Work required |
Answer with a bare number: the count of lines in the data below that contain the word "Adhesive".
-------- Data supplied
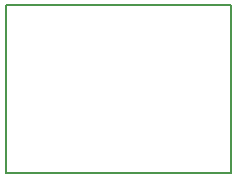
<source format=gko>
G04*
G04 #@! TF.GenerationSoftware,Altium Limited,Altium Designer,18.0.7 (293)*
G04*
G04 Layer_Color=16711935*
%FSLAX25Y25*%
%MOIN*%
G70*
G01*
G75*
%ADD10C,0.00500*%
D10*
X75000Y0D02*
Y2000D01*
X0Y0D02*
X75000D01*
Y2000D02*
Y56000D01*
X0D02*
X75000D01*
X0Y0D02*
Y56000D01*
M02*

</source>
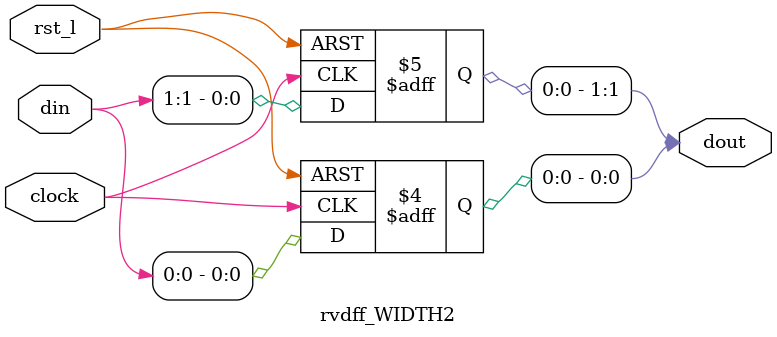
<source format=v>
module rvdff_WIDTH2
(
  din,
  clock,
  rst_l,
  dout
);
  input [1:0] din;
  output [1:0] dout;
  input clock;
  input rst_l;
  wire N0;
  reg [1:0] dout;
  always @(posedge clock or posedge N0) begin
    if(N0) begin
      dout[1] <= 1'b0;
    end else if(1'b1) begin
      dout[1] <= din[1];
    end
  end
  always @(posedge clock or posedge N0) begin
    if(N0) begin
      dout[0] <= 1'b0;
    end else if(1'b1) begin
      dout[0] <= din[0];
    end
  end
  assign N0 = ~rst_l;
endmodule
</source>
----------------
-------- Data supplied
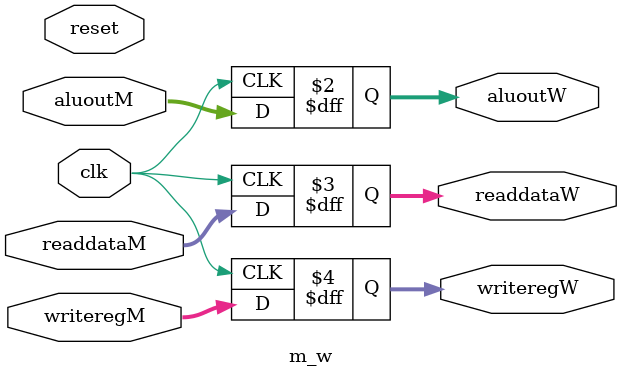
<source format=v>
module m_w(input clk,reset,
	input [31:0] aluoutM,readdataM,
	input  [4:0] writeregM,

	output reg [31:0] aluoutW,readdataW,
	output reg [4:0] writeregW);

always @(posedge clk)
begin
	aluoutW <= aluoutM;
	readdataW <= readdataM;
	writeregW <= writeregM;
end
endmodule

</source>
----------------
-------- Data supplied
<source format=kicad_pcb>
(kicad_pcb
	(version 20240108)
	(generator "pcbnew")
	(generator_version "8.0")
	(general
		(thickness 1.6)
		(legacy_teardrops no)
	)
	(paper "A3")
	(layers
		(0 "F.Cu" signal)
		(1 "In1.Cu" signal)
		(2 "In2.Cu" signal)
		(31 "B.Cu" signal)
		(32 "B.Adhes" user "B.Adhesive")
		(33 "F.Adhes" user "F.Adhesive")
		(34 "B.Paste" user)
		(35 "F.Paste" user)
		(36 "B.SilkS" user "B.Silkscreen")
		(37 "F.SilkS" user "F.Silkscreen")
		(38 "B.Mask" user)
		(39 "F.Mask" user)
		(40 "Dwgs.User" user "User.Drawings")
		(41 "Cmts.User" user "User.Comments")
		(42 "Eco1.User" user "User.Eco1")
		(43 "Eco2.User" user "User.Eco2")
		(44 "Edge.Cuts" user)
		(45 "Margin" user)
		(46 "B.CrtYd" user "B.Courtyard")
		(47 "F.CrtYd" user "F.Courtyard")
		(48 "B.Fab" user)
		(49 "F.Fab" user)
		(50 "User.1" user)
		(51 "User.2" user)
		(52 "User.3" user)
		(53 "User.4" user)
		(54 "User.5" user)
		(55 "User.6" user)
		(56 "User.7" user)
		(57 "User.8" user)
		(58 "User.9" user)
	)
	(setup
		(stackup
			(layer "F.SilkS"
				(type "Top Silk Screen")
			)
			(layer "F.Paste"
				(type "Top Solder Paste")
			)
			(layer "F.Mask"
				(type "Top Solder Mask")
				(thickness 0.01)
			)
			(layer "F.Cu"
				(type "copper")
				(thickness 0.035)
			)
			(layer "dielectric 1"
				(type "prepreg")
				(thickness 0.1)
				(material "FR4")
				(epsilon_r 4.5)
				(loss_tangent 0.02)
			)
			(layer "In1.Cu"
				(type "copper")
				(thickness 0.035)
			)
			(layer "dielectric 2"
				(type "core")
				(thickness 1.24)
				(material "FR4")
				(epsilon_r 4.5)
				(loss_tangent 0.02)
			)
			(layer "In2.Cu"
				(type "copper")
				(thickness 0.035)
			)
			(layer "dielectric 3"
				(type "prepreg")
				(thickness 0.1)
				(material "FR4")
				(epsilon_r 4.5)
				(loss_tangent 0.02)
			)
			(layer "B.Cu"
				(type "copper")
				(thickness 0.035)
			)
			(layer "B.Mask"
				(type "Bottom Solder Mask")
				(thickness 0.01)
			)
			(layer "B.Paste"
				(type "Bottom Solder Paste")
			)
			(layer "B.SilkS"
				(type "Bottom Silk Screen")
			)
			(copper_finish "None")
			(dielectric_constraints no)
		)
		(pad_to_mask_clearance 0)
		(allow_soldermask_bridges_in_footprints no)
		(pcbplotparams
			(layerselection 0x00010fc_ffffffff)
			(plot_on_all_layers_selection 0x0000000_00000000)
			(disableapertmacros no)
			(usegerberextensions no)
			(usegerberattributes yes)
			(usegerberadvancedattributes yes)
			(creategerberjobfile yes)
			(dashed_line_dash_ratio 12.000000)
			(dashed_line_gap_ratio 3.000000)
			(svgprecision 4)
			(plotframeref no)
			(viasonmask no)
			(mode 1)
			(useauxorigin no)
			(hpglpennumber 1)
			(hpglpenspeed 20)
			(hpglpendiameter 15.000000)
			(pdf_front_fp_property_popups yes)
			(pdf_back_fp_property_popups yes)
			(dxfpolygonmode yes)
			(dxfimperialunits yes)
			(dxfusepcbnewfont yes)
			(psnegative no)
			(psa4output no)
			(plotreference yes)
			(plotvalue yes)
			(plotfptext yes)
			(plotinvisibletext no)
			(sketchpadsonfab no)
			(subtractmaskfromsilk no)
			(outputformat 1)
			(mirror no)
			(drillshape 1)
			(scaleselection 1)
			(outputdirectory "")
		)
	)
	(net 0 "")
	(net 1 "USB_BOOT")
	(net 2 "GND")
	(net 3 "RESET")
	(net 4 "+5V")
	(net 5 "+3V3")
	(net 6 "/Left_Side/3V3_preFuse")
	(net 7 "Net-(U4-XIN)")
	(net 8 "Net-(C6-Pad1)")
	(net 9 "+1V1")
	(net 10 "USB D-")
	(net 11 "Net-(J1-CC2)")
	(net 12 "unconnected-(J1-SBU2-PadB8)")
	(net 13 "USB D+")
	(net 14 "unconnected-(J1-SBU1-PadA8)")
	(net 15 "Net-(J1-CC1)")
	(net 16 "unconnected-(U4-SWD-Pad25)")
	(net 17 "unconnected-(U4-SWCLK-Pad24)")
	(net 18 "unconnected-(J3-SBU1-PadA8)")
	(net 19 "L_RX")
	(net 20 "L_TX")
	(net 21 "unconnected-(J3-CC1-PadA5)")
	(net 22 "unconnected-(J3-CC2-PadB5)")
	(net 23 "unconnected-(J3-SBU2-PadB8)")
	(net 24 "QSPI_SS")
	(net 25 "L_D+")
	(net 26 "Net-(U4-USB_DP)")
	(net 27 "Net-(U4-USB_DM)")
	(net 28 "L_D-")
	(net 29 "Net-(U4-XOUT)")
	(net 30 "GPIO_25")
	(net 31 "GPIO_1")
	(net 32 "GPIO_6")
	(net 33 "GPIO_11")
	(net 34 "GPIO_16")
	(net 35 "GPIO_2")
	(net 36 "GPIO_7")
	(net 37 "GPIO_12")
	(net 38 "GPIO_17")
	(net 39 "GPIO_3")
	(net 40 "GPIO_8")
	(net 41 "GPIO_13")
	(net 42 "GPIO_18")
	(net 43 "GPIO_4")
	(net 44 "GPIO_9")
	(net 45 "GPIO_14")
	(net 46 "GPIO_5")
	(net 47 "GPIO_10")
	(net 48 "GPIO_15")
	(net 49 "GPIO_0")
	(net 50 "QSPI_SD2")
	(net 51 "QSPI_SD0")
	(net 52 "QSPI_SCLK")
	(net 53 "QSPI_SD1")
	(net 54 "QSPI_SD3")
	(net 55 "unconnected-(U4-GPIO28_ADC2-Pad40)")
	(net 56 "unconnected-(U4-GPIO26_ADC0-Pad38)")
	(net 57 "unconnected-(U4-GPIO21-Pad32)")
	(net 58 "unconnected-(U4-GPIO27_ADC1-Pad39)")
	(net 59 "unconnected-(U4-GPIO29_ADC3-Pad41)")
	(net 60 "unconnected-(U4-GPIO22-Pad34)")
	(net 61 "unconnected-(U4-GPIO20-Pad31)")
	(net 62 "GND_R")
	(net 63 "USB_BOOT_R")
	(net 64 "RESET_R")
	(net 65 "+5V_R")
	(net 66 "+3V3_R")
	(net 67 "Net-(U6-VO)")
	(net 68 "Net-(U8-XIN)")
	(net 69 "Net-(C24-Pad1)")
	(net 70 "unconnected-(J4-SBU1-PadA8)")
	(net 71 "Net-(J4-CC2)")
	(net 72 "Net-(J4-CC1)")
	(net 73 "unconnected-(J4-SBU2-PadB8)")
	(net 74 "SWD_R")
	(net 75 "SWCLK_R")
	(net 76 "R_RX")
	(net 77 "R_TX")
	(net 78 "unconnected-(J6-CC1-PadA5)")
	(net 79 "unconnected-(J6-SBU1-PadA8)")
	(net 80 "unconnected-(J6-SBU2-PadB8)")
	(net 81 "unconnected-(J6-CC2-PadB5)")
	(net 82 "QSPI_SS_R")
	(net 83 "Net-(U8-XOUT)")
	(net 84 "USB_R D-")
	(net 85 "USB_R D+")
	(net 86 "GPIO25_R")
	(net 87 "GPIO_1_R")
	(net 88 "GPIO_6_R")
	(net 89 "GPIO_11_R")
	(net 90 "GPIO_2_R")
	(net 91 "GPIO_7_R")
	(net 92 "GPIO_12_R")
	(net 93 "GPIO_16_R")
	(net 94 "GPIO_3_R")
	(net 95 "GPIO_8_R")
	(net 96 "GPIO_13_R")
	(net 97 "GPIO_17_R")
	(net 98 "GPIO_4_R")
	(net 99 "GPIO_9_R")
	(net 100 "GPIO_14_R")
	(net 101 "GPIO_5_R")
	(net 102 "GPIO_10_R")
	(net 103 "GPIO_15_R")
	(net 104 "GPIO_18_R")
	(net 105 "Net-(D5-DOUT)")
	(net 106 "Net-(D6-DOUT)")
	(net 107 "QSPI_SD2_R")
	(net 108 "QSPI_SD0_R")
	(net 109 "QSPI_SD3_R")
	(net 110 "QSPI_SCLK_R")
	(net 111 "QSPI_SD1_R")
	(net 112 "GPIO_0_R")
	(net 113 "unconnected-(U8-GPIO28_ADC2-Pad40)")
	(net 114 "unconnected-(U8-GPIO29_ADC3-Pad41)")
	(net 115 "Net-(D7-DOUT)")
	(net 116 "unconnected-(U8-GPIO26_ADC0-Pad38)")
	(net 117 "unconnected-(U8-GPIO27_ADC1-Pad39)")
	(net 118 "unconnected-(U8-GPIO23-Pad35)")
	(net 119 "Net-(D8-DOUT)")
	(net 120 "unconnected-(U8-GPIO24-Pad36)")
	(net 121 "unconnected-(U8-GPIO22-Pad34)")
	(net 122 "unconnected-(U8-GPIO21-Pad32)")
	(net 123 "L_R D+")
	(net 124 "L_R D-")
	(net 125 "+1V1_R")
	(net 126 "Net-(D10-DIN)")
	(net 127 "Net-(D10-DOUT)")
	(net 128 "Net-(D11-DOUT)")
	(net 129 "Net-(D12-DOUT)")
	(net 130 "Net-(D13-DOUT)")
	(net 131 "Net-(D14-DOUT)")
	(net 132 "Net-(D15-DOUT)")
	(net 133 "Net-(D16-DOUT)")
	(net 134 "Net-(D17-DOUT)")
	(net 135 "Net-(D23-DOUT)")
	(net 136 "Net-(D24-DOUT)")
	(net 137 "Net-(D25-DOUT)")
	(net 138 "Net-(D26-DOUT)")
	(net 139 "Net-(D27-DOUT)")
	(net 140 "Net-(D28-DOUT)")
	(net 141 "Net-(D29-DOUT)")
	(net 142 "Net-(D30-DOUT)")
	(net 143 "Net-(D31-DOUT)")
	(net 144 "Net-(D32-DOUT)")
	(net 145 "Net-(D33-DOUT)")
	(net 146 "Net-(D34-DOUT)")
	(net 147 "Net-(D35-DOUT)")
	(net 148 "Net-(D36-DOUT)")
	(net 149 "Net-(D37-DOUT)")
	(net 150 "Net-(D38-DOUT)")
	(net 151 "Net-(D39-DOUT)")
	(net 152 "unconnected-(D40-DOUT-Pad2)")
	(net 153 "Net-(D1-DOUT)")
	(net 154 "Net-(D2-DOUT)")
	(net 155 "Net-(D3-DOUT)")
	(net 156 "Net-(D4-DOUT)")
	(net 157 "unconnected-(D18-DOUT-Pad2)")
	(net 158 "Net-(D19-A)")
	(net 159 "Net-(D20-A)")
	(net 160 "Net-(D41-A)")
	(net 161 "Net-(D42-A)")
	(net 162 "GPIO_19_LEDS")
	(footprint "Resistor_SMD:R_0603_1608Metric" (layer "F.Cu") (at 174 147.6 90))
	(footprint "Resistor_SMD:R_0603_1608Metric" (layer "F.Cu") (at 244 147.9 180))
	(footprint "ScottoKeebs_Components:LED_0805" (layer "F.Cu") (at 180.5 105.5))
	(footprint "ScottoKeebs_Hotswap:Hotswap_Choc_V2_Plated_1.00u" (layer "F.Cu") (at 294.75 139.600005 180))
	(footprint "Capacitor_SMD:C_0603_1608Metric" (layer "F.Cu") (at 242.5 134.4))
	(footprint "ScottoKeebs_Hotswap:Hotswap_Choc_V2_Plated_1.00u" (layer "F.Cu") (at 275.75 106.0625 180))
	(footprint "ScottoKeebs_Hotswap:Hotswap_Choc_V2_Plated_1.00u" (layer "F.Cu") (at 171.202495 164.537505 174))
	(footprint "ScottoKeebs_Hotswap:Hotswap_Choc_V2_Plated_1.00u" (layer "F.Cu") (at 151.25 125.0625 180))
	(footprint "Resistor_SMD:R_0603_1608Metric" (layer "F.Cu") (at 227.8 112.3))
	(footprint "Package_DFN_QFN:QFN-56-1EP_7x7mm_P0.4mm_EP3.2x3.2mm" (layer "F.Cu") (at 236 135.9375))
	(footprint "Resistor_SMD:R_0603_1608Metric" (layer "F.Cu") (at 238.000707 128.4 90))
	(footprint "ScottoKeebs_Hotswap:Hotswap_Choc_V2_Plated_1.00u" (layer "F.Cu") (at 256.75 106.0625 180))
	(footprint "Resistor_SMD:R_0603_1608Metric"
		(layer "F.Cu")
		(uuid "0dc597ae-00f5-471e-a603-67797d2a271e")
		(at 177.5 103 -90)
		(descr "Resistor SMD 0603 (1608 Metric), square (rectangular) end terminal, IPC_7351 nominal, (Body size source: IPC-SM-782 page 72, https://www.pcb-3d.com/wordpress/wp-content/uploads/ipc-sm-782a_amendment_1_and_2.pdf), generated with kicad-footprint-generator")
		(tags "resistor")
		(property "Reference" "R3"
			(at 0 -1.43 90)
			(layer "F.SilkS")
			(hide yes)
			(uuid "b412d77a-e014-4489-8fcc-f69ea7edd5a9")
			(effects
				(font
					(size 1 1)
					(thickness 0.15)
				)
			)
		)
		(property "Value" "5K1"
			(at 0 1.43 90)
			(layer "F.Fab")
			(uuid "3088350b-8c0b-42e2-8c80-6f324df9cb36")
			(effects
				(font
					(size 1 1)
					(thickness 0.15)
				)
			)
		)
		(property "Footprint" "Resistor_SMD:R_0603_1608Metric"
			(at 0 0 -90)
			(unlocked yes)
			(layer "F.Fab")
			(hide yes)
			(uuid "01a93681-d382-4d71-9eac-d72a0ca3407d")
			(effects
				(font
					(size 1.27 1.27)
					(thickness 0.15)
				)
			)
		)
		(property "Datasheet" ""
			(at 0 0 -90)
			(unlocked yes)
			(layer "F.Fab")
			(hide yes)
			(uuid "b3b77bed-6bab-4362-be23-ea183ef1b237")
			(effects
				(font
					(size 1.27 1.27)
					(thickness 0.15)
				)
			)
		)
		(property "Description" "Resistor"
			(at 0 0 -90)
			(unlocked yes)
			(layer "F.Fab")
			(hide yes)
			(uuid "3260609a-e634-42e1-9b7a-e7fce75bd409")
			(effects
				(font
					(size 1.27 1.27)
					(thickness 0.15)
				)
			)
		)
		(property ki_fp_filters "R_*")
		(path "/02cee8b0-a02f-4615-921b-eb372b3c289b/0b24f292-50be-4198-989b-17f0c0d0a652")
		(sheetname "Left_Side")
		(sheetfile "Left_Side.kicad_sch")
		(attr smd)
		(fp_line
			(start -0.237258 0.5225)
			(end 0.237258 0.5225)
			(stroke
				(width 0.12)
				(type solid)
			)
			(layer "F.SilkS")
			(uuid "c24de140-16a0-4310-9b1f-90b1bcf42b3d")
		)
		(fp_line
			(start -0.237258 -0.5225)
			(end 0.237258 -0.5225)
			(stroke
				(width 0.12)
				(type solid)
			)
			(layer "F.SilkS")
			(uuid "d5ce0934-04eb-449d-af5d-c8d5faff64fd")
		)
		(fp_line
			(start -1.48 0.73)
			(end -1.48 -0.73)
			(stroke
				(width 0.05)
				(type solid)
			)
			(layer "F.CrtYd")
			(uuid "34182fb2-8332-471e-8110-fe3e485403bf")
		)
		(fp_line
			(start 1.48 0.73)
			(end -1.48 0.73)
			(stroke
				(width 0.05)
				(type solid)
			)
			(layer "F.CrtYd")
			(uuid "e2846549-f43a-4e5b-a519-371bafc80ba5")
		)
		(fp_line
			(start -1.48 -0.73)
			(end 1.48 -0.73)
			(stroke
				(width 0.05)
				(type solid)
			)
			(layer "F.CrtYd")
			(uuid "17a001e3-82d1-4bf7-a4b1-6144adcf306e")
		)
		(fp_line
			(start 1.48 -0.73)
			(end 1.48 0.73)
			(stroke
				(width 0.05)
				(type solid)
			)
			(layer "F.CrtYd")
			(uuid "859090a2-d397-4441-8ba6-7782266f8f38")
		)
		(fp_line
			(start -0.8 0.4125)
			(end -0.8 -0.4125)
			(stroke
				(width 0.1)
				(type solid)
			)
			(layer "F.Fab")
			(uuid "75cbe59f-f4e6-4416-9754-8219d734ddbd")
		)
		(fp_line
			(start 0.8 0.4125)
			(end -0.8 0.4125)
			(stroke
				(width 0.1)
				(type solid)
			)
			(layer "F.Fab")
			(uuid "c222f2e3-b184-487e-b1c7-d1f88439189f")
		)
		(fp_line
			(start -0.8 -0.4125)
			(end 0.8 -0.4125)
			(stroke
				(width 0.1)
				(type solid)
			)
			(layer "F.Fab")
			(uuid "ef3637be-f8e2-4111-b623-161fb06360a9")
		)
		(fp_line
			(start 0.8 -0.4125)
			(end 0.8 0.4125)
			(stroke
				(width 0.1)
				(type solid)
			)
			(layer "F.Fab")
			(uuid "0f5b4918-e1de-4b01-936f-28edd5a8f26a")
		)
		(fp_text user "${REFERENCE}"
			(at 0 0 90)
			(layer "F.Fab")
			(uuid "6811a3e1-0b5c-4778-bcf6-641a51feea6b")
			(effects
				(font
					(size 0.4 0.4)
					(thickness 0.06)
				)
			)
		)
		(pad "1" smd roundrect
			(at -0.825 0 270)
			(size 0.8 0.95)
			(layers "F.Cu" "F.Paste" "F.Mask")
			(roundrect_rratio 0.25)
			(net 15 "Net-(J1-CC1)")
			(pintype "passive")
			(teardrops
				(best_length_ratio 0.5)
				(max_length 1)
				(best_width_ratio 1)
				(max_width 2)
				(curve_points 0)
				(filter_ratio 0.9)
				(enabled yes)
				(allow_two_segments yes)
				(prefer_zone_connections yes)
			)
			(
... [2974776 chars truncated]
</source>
----------------
Solution to this exercise |
2